Scott and a second man, a Guggenheim Elementary alum, said they were paid after the Jan. 6 hearings at the HOPE Englewood office by a woman who pulled envelopes holding $25 in cash from a container full of envelopes. Scott said Watkins was in the room when the woman told him he had done them a “disservice” and handed him half the promised amount, but Watkins insisted he was not there. Watkins also denied he ever chided anyone for using the word “compensated” at the hearings.
“Absolutely not,” he said. “There are people saying we pay them. We provide training. We’ve always done this. And they receive a stipend for their time.”
Watkins said he used neither church nor HOPE funds for the stipends. The money came from a “coalition of clergy” who have “money set aside for outreach in the community,’’ he said.
“This is money from clergy. Clergy have money,” Watkins said. “We used private money.”
Initially, Scott said, he thought he would be joining “an act of activism. … They wouldn’t say what the rally was about until we got there.”
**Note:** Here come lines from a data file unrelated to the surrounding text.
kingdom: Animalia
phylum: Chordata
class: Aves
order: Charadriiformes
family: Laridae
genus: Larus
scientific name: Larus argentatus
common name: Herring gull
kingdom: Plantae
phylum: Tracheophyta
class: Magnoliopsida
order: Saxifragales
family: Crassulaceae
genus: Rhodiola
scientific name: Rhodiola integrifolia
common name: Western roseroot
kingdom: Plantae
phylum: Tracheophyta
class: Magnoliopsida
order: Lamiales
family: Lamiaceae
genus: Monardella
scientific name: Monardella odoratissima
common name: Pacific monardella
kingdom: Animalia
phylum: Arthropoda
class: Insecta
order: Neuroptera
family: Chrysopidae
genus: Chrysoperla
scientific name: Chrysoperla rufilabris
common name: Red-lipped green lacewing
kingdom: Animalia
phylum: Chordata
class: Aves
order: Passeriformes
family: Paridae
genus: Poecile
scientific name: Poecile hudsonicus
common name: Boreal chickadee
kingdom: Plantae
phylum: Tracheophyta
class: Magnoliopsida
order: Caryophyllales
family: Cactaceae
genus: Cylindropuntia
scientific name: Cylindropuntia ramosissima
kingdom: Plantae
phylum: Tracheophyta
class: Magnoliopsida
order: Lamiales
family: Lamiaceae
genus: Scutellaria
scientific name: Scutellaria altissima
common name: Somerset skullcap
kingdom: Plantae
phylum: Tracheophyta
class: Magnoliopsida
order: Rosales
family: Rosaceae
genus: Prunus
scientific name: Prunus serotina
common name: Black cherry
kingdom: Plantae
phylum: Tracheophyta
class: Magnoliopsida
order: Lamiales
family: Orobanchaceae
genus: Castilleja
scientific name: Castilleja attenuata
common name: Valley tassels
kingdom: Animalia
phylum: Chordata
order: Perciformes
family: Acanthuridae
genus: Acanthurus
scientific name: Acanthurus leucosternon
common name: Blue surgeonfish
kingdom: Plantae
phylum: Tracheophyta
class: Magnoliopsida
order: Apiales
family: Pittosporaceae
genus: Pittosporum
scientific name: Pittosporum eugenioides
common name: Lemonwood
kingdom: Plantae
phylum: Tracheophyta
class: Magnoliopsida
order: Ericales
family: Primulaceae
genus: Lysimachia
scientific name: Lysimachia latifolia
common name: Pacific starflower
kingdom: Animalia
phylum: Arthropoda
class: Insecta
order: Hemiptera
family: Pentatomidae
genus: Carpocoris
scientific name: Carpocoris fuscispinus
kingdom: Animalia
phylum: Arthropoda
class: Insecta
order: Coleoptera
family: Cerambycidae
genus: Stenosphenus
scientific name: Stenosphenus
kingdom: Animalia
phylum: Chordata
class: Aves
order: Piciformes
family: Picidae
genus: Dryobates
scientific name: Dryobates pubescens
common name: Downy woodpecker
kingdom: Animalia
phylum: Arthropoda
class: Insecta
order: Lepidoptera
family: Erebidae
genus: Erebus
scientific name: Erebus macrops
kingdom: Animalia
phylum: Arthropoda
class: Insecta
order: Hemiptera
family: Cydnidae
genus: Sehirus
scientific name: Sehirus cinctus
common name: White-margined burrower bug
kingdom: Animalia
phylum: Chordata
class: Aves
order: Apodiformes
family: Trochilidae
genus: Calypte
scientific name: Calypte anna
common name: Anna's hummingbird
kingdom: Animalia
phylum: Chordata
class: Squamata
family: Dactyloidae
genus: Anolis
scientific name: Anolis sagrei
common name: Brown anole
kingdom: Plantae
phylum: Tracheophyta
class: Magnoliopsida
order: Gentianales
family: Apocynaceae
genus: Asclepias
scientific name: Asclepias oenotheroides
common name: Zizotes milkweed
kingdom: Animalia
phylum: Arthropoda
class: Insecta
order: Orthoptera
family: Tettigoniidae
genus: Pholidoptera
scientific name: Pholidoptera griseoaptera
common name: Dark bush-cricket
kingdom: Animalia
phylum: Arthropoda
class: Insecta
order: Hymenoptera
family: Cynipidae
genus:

Only at the last minute, Scott said, was he asked to choose from a list of prepared remarks and told not to support Crane.
“If he calls that training and that’s what I was paid for, fine, but that’s not training,” Scott said.
The Guggenheim alum also said he received no training before he boarded a bus outside HOPE’s Englewood office at 6921 S. Halsted on Jan. 6. He said he, too, was seeking assistance with energy bills when he was offered $25 to attend a rally.
He said he was told the rally would be about “longer school hours” — an issue pushed by Mayor Rahm Emanuel, who announced last year that a long list of ministers supported his stand.
A woman at HOPE’s Community and Economic Development Association outlet for energy assistance “asked me did I want to go to a rally,” the Guggenheim alum recalled. “I said no. She said they will pay $25. She said they were rallying for longer hours in the school day. I said ‘I have no problem with that.’ ”
To his surprise, he said, a bus filled with people delivered him instead to a hearing about closing Guggenheim Elementary, where he had graduated. There, he was given a sign saying “something about ‘I cannot support failing schools.’ ”
“That’s how I knew I was on the wrong side,” he said. “I was on the ‘close’ side. I wanted to be on the ‘open’ side. . . . If I knew it was about closing Guggenheim, I never would have gone because I went to Guggenheim. . . . I never would have been in favor of closing Guggenheim.”
Watkins said people were not paid to take a specific side at the hearings, and if they were reading from scripts, “I’ll check into it.”
“My position is, we want [schools] fixed,” said Watkins, whose HOPE Organization offers after-school programming and won nearly $1.47 million in Chicago Public School contracts since 2010.
“We’re not siding with CPS or the Chicago Teachers Union. . . . We’re siding with the children. We don’t want the message to get faded in this.”